For this exercise, return exactly the lines of the material below that begin at the one with "Whole-slide image, hematoxylin" and stop after the one with "- recorded diagnosis: Papillary".

■ ■ ■ ■ ■

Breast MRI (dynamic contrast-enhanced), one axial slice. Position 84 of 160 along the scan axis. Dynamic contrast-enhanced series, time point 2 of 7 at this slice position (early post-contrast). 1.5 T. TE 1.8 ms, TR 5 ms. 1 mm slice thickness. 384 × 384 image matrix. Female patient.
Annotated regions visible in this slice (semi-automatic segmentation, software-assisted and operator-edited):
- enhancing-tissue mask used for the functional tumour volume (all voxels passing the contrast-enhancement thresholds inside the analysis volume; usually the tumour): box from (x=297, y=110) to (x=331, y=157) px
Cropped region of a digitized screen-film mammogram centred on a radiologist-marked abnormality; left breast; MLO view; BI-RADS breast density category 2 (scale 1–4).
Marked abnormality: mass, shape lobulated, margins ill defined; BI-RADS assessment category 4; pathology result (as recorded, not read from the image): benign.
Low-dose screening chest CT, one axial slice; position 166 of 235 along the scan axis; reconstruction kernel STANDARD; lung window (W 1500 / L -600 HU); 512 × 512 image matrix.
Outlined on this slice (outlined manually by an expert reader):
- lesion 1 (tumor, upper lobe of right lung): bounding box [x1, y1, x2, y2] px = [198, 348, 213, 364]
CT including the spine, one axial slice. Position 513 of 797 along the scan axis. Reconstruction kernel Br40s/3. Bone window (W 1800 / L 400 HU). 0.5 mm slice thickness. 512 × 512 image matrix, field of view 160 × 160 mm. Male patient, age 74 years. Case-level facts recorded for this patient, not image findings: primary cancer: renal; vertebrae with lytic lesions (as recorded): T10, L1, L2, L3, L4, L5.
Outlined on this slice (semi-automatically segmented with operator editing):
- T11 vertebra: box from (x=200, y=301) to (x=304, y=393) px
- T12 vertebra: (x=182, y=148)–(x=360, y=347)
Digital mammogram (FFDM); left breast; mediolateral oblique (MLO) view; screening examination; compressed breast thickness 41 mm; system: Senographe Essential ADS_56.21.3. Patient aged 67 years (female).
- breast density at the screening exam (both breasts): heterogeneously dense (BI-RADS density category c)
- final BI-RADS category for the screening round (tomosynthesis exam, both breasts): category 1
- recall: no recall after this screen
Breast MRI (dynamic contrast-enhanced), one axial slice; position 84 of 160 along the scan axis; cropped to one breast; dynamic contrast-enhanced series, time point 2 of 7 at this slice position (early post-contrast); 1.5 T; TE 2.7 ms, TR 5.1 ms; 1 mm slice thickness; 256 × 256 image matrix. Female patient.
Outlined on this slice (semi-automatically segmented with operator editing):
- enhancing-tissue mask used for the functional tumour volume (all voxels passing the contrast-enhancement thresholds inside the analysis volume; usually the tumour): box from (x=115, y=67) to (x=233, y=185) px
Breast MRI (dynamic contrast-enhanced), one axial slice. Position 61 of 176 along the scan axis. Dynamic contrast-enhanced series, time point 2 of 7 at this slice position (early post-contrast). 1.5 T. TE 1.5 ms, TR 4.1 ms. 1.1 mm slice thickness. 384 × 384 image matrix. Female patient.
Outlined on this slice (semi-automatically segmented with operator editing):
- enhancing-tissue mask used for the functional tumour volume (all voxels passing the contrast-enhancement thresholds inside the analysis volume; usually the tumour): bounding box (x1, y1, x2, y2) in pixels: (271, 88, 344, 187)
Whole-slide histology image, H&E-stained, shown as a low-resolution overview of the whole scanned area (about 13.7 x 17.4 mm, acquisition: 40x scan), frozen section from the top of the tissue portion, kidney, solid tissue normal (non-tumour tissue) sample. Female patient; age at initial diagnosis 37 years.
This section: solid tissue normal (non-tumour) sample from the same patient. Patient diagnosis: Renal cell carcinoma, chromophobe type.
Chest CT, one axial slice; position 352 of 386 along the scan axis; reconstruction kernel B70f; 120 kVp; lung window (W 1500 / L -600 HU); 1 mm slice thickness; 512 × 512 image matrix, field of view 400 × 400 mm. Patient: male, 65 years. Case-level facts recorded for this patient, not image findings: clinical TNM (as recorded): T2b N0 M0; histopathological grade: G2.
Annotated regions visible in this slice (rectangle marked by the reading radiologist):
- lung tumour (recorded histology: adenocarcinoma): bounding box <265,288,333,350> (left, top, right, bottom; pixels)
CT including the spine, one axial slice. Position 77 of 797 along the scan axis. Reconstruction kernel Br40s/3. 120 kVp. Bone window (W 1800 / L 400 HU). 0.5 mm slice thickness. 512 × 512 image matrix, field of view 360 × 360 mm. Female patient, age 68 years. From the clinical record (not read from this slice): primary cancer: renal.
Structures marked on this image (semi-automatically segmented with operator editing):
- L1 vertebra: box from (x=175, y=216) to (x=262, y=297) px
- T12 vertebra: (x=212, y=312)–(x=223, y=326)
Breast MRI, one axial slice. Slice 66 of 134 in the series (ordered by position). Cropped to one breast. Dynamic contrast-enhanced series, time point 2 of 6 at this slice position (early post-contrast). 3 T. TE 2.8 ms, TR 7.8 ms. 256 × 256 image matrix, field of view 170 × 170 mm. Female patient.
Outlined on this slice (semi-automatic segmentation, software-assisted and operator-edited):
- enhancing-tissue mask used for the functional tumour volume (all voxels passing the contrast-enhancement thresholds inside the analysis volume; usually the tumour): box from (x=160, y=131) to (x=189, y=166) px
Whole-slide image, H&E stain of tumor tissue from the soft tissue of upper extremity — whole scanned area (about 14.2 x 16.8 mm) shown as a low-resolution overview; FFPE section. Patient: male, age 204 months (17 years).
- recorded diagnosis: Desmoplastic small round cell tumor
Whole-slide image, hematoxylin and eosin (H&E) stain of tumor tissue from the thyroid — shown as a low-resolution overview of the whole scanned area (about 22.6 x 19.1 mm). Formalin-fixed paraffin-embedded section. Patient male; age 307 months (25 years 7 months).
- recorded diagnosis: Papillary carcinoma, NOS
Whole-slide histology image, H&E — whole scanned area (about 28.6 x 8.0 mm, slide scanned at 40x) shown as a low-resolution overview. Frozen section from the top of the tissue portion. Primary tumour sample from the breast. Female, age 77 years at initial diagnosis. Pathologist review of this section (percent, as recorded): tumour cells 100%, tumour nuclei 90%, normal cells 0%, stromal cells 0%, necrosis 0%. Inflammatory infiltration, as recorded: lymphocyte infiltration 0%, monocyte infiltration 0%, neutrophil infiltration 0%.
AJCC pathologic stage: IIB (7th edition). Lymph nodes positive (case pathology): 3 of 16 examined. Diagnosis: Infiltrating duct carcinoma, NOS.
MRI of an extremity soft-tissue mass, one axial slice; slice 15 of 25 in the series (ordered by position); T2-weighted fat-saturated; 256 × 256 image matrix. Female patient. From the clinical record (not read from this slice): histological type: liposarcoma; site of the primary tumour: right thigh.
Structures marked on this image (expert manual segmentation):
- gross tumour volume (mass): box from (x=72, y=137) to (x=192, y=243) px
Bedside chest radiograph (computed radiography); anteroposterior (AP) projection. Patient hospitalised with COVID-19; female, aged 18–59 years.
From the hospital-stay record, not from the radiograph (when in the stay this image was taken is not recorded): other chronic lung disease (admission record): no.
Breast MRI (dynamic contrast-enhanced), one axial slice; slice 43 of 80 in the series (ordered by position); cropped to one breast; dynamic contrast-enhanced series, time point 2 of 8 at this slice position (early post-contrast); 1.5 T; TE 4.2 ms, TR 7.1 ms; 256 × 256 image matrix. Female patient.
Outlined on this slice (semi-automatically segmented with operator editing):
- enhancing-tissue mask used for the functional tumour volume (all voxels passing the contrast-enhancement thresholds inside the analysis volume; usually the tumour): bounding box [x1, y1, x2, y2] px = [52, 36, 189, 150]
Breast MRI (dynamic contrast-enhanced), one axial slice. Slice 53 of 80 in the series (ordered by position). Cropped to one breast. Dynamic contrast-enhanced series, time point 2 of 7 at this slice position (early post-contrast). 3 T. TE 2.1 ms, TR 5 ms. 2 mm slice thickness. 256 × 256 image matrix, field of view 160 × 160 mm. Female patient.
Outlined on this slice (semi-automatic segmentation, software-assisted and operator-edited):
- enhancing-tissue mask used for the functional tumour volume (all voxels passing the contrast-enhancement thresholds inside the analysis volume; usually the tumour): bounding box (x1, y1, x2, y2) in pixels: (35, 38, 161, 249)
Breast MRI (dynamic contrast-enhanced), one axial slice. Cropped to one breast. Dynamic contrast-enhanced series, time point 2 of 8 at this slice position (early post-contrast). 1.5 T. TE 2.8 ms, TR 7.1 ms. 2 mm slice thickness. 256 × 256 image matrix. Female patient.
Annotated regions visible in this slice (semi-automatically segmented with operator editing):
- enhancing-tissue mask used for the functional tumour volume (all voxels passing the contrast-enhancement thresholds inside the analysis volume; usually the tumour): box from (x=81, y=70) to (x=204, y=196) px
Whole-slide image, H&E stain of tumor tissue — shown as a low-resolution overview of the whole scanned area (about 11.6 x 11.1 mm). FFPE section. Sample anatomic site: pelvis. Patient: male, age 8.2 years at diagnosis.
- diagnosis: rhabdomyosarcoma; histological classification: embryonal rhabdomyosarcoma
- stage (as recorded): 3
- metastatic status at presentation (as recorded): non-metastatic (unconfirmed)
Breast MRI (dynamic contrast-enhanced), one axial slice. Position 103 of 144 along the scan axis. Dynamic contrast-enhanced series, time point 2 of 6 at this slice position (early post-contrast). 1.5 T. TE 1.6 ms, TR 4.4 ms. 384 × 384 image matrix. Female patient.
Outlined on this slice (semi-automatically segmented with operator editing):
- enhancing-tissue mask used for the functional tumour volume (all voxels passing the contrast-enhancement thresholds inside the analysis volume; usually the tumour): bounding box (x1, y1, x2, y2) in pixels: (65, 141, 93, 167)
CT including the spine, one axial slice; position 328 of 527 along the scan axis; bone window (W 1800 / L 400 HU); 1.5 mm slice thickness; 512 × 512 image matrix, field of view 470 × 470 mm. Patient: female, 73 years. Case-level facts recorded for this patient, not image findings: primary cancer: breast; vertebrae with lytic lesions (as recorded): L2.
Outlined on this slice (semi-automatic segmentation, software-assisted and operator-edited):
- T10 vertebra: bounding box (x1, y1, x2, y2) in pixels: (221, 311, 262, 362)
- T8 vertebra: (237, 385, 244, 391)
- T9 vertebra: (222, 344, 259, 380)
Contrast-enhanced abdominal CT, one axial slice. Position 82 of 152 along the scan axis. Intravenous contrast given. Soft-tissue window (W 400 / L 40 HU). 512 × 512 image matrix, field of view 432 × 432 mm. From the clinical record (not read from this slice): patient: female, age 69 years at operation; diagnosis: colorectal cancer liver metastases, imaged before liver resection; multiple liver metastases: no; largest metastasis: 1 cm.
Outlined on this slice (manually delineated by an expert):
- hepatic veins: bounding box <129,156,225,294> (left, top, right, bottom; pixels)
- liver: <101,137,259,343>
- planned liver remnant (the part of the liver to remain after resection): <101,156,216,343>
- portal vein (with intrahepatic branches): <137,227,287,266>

■ ■ ■ ■ ■

**SOLUTION:**
Whole-slide image, hematoxylin and eosin (H&E) stain of tumor tissue from the thyroid — shown as a low-resolution overview of the whole scanned area (about 22.6 x 19.1 mm). Formalin-fixed paraffin-embedded section. Patient male; age 307 months (25 years 7 months).
- recorded diagnosis: Papillary carcinoma, NOS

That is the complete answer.